Le policier de la Sûreté du Québec Éric Deslauriers, condamné à quatre ans de détention pour avoir tué un adolescent de 17 ans il y a six ans, aura droit à un nouveau procès. La Cour d’appel reproche à la juge Joëlle Roy d’avoir brossé un portrait « déraisonnable » des évènements et d’avoir exclu d’emblée d’importants éléments de preuve.

Le policier d’expérience avait été reconnu coupable en septembre 2017 d’une accusation d’homicide involontaire en ayant déchargé intentionnellement une arme à feu de façon insouciante. Il avait abattu David H. Lacour dans le stationnement d’une polyvalente de Sainte-Adèle en janvier 2014. L’adolescent de 17 ans avait refusé d’obéir aux ordres du policier qui lui ordonnait de lever les mains.

Le policier était intervenu sur l’heure du midi ce jour-là en remarquant que le véhicule conduit par la victime était volé. L’agent Deslauriers avait alors appelé du renfort et s’était positionné pour que sa voiture bloque la sortie du stationnement. Il était alors sorti de son véhicule avec son arme à feu visant le sol.

Selon un témoin, la victime a fait vrombir son moteur à plusieurs reprises en regardant le policier. Ce dernier aurait alors demandé au chauffard de lever ses mains à trois reprises. Croyant que l’adolescent avait obtempéré, le policier s’est alors approché de lui. Mais lorsqu’il se trouvait à cinq mètres du véhicule, l’adolescent a appuyé sur la pédale d’accélérateur.

C’est à ce moment que le policier a tiré à deux reprises en direction du jeune homme. Selon son témoignage, il avait craint pour sa vie en voyant la voiture foncer vers lui. Le véhicule a finalement frôlé le policier avant de terminer sa course un peu plus loin dans un banc de neige.

Pour la défense, l’usage de la force était justifié dans ce contexte de légitime défense. La Couronne maintenait toutefois que le policier avait mal évalué la situation. La juge du procès a tranché que le policier n’avait jamais eu peur pour sa vie et que la trajectoire du véhicule n’avait jamais mis sa vie en danger.

Dans une décision partagée, la Cour d’appel soutient que la juge du procès n’aurait pas dû refuser à la défense, dès la première étape de sa requête en divulgation de preuve, d’avoir accès à des documents pertinents concernant le passé criminel de la victime. La défense réclamait notamment de mettre la main sur des rapports policiers et des notes d’enquête portant sur l’adolescent. Ces documents auraient pu être pertinents pour la défense, par exemple pour démontrer la propension à la violence de la victime.

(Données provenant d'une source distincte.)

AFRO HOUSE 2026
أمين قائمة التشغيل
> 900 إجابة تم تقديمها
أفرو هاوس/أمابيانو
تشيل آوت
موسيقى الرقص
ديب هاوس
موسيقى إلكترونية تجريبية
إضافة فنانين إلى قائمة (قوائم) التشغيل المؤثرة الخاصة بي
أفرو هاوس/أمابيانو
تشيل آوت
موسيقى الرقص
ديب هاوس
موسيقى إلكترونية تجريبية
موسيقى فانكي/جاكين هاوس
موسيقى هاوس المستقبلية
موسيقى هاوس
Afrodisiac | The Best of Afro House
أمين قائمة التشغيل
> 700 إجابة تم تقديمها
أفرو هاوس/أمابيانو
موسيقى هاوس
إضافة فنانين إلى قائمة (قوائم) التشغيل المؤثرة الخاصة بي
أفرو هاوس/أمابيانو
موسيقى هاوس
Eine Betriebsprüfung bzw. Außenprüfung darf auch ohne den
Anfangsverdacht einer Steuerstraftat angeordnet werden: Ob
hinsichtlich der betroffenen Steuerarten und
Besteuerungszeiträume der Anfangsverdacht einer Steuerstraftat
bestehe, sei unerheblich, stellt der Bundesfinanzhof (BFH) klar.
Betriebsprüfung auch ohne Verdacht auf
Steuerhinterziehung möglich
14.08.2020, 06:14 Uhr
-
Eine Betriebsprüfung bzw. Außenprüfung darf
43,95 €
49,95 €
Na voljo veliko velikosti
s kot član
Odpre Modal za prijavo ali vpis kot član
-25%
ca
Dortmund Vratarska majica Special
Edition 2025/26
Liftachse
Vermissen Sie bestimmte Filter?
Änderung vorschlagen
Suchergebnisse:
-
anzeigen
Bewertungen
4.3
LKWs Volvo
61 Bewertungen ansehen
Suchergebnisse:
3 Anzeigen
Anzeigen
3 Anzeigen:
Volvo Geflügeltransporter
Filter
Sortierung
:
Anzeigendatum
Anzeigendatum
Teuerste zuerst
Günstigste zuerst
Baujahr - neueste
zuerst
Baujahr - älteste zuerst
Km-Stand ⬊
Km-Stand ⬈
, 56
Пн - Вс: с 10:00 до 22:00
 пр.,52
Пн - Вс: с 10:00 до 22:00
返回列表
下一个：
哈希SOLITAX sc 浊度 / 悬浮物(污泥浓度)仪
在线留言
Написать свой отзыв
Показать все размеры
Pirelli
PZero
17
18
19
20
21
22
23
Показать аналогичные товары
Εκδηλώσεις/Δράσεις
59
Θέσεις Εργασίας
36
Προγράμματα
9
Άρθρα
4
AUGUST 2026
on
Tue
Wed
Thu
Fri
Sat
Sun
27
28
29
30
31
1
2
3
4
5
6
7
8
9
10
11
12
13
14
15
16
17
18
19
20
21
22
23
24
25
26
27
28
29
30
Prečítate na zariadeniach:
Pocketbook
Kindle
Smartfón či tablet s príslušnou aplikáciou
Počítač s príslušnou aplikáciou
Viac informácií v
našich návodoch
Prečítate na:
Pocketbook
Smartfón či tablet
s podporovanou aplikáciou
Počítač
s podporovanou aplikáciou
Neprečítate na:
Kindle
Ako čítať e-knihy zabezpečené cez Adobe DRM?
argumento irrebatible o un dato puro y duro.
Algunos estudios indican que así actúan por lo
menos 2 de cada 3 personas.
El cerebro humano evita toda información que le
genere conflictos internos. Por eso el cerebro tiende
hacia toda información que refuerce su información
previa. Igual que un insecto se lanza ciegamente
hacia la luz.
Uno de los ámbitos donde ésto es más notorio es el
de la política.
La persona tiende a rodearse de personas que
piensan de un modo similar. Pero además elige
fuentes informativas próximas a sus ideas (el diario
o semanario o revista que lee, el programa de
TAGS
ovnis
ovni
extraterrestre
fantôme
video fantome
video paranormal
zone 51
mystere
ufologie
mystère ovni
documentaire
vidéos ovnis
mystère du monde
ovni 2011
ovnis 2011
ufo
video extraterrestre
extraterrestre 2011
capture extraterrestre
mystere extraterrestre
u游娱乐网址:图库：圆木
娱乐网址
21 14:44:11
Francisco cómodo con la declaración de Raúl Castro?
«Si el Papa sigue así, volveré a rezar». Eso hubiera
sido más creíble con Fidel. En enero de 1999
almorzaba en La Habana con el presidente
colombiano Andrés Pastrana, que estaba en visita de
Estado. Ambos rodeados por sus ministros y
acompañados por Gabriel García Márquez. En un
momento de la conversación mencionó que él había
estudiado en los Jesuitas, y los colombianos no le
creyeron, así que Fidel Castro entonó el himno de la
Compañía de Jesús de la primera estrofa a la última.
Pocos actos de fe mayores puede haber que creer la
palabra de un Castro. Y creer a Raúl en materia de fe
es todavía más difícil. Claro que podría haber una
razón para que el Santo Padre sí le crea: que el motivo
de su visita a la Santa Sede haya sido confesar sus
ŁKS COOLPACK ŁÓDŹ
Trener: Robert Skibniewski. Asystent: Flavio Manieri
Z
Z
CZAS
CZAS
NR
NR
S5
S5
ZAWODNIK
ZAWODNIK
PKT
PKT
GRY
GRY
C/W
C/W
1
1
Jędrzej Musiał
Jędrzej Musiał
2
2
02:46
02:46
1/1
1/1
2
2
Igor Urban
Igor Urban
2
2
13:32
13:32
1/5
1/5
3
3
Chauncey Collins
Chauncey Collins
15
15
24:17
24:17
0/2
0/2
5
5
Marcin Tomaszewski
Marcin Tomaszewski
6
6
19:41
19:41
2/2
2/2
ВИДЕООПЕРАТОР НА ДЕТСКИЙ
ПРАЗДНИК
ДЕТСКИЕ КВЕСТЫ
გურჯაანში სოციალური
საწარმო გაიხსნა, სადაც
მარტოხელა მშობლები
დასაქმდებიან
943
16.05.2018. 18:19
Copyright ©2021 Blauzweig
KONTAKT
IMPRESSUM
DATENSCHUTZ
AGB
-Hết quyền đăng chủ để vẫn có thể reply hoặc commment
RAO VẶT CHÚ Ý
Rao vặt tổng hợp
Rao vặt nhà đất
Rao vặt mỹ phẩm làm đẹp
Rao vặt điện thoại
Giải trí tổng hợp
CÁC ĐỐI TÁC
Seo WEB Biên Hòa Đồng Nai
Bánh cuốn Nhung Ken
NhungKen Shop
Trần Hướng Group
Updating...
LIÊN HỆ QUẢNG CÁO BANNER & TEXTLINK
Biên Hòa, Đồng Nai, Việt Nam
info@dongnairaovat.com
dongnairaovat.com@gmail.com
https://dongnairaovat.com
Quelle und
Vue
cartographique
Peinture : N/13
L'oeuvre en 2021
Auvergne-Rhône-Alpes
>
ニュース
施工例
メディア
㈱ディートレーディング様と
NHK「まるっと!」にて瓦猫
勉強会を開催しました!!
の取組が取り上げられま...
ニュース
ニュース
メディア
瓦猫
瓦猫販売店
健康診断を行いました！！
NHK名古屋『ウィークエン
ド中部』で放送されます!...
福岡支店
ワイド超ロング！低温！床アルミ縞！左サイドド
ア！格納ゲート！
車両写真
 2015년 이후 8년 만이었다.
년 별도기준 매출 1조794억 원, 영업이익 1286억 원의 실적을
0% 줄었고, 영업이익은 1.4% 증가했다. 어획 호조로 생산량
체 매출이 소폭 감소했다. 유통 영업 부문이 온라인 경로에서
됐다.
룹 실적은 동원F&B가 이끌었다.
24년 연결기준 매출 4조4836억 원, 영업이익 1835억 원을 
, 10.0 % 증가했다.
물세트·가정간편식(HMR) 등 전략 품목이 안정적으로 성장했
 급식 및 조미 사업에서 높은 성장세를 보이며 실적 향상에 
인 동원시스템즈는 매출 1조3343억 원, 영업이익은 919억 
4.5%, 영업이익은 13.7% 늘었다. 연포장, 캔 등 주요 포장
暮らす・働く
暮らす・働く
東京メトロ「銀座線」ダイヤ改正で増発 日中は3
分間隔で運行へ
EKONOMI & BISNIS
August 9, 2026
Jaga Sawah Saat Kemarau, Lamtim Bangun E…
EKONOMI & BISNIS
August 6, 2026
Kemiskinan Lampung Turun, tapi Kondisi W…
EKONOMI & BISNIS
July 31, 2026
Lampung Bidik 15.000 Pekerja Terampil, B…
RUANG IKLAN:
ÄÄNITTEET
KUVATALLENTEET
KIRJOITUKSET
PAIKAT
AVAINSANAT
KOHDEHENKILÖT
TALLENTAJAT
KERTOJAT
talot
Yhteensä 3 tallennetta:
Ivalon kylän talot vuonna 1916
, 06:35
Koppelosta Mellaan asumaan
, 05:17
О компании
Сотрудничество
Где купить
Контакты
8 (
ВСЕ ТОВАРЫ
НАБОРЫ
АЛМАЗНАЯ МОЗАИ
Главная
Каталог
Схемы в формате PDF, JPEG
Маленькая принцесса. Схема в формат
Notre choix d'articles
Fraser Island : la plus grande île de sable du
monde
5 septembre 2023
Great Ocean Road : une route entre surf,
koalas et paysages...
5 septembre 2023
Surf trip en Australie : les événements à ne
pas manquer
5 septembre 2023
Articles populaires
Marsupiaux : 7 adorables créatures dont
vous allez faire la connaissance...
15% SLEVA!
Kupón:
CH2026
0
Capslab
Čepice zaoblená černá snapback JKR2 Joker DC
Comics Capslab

« Le fait d’exclure des renseignements à première vue pertinents à la preuve de l’innocence de l’accusé dès la première étape de la procédure établie dans l’arrêt O’Connor, sans avoir vu en quoi consistait cette preuve, n’était pas dans l’intérêt non seulement de l’accusé, mais aussi […] de la justice », écrit la Cour d’appel, dans une décision rendue cette semaine.

Le plus haut tribunal de la province conclut que la juge Roy n’a pas fait un portait juste des évènements qui ont mené à la mort de l’adolescent. La juge a fait une erreur « déraisonnable » en écrivant dans son jugement que l’accusé n’avait « aucune information » lui permettant de croire que la victime était dangereuse.

« La trame factuelle [que la juge] retient me semble incompatible avec la preuve sur certains points qui sont au coeur de la défense de l’accusé. Par exemple, sur la question cruciale de savoir à quel moment [le policier] a mis [la victime] en joue ou, encore, celle de savoir si le véhicule fonce sur lui, ou non », écrivent les juges Jacques Chamberland et Mark Schrager.

La Cour d’appel reproche également à la juge d’avoir tranché qu’il n'était pas « pertinent » de déterminer si le policier avait agi comme on lui avait enseigné pendant sa formation à l’École nationale de police du Québec.

La juge en chef Nicole Duval Hesler estime pour sa part que la juge Roy n’a commis aucune erreur justifiant la tenue d’un nouveau procès.